• Required action: Reproduce the entries shown below only from the line with "## How to Works" down to the line with "This will install/upgrade/uninstall", keeping both end lines and copying each one exactly.

• Records from a collection:
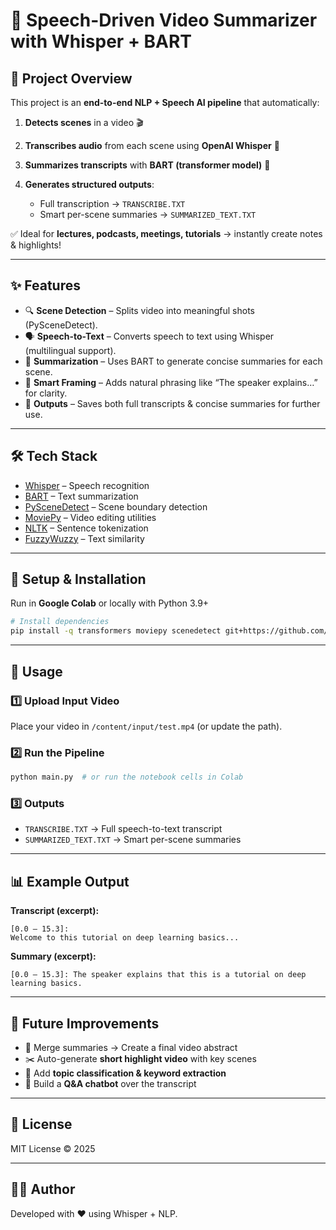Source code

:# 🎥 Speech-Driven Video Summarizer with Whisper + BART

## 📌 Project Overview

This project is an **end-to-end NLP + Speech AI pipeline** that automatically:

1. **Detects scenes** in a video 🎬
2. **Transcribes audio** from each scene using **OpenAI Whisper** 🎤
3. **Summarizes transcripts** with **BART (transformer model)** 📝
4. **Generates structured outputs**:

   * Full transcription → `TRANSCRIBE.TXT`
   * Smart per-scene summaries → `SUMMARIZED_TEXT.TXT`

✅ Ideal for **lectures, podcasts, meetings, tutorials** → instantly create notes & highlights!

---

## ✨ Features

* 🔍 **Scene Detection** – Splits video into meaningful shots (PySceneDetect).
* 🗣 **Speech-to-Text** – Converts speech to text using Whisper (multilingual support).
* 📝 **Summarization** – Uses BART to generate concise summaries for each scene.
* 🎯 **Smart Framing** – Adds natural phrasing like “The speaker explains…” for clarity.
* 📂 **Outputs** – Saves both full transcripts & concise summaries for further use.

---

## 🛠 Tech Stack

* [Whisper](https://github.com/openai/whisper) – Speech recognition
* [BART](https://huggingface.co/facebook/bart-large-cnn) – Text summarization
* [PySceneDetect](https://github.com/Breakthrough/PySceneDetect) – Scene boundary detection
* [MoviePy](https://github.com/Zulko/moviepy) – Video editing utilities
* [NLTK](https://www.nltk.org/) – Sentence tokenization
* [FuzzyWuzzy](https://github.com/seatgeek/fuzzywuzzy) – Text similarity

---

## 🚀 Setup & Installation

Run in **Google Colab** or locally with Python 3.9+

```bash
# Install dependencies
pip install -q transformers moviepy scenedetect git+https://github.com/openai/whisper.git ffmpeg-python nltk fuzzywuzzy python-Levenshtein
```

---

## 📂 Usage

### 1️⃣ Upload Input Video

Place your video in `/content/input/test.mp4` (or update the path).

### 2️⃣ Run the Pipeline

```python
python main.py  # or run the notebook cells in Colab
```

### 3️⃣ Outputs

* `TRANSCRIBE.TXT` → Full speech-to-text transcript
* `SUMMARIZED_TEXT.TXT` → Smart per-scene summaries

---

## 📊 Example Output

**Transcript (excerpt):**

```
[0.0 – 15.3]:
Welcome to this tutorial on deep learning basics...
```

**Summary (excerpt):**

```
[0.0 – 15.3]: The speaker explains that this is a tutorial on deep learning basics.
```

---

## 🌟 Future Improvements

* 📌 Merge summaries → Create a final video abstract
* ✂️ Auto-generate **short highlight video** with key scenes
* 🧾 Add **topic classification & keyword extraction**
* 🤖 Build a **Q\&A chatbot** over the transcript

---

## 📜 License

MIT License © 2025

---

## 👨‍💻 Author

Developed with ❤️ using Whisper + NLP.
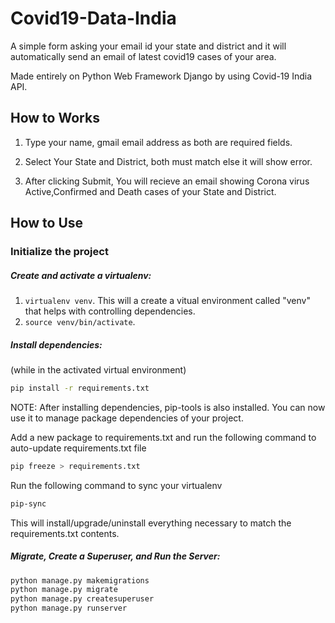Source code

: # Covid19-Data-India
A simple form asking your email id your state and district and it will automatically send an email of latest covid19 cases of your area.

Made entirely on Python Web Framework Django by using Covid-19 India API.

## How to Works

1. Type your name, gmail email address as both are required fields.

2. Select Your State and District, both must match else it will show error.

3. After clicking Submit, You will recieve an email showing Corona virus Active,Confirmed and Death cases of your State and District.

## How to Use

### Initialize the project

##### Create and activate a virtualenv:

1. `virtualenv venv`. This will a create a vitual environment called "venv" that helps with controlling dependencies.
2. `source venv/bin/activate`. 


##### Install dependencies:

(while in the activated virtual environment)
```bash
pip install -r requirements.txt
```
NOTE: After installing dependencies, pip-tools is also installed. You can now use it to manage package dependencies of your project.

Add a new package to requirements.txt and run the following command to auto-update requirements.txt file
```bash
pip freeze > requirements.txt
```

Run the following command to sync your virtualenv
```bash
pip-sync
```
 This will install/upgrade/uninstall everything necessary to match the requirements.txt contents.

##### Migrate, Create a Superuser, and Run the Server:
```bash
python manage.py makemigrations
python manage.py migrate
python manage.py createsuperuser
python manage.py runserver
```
* * *
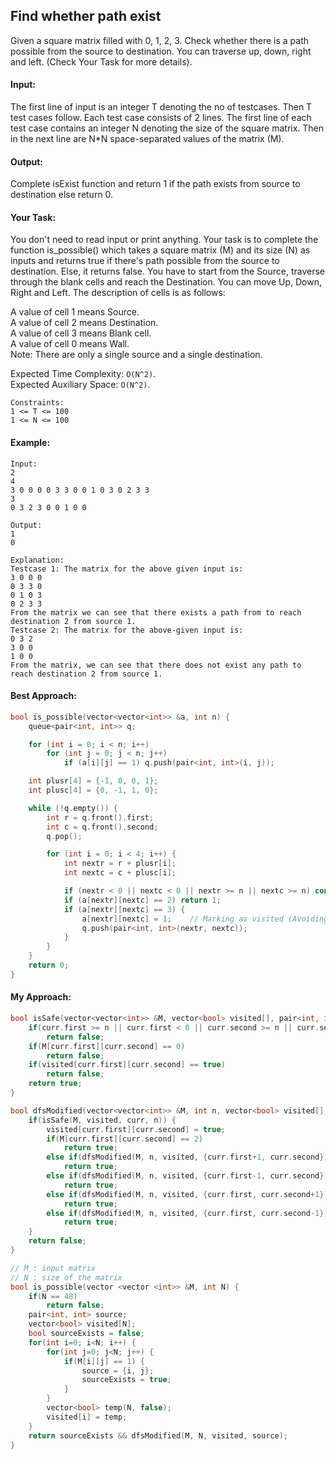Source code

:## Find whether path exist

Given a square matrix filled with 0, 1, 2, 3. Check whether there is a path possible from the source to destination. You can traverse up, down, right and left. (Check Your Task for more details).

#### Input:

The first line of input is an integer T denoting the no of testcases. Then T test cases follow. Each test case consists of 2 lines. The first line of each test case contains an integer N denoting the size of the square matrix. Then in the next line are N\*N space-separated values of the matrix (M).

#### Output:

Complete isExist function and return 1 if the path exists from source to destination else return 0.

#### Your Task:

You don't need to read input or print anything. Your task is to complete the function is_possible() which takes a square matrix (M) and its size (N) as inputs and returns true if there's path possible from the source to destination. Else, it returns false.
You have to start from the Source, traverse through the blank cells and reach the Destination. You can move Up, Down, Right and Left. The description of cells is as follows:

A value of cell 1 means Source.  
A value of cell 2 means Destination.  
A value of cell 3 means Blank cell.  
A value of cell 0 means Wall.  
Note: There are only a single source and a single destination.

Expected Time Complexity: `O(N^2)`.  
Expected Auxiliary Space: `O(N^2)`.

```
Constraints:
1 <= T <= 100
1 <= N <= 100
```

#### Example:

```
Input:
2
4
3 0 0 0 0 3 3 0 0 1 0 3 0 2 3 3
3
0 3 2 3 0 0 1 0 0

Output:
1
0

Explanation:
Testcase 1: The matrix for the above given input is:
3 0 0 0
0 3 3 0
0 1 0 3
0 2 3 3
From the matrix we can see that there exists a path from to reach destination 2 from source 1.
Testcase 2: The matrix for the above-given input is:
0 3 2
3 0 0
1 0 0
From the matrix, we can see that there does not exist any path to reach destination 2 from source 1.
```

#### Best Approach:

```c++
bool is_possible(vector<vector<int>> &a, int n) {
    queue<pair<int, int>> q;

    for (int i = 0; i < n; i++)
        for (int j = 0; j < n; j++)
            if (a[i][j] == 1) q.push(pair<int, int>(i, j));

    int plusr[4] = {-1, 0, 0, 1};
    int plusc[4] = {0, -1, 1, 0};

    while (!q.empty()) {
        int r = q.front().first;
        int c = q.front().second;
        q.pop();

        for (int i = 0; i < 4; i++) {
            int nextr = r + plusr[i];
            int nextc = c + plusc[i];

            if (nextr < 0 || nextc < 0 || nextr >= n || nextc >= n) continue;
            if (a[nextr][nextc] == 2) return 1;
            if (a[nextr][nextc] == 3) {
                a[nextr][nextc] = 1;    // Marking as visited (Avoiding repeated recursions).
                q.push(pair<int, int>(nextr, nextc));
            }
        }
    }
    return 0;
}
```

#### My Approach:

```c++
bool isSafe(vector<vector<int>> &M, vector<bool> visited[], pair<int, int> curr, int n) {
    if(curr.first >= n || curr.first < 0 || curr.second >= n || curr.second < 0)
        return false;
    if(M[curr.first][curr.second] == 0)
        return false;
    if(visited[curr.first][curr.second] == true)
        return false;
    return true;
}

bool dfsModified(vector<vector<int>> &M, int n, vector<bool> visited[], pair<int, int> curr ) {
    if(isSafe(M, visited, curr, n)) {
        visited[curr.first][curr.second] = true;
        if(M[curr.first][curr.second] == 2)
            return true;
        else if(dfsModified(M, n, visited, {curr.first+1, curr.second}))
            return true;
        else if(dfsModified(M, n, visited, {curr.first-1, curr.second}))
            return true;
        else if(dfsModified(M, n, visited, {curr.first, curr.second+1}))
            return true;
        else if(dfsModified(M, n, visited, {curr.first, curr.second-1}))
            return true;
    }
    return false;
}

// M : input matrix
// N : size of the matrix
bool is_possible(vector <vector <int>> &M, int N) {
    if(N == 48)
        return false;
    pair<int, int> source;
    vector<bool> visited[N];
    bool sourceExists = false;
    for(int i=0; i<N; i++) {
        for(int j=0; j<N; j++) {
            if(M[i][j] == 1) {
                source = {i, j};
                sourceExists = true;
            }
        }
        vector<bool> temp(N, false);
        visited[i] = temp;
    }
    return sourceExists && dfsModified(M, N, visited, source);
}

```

• Answer space:
## How to Works

1. Type your name, gmail email address as both are required fields.

2. Select Your State and District, both must match else it will show error.

3. After clicking Submit, You will recieve an email showing Corona virus Active,Confirmed and Death cases of your State and District.

## How to Use

### Initialize the project

##### Create and activate a virtualenv:

1. `virtualenv venv`. This will a create a vitual environment called "venv" that helps with controlling dependencies.
2. `source venv/bin/activate`. 


##### Install dependencies:

(while in the activated virtual environment)
```bash
pip install -r requirements.txt
```
NOTE: After installing dependencies, pip-tools is also installed. You can now use it to manage package dependencies of your project.

Add a new package to requirements.txt and run the following command to auto-update requirements.txt file
```bash
pip freeze > requirements.txt
```

Run the following command to sync your virtualenv
```bash
pip-sync
```
 This will install/upgrade/uninstall everything necessary to match the requirements.txt contents.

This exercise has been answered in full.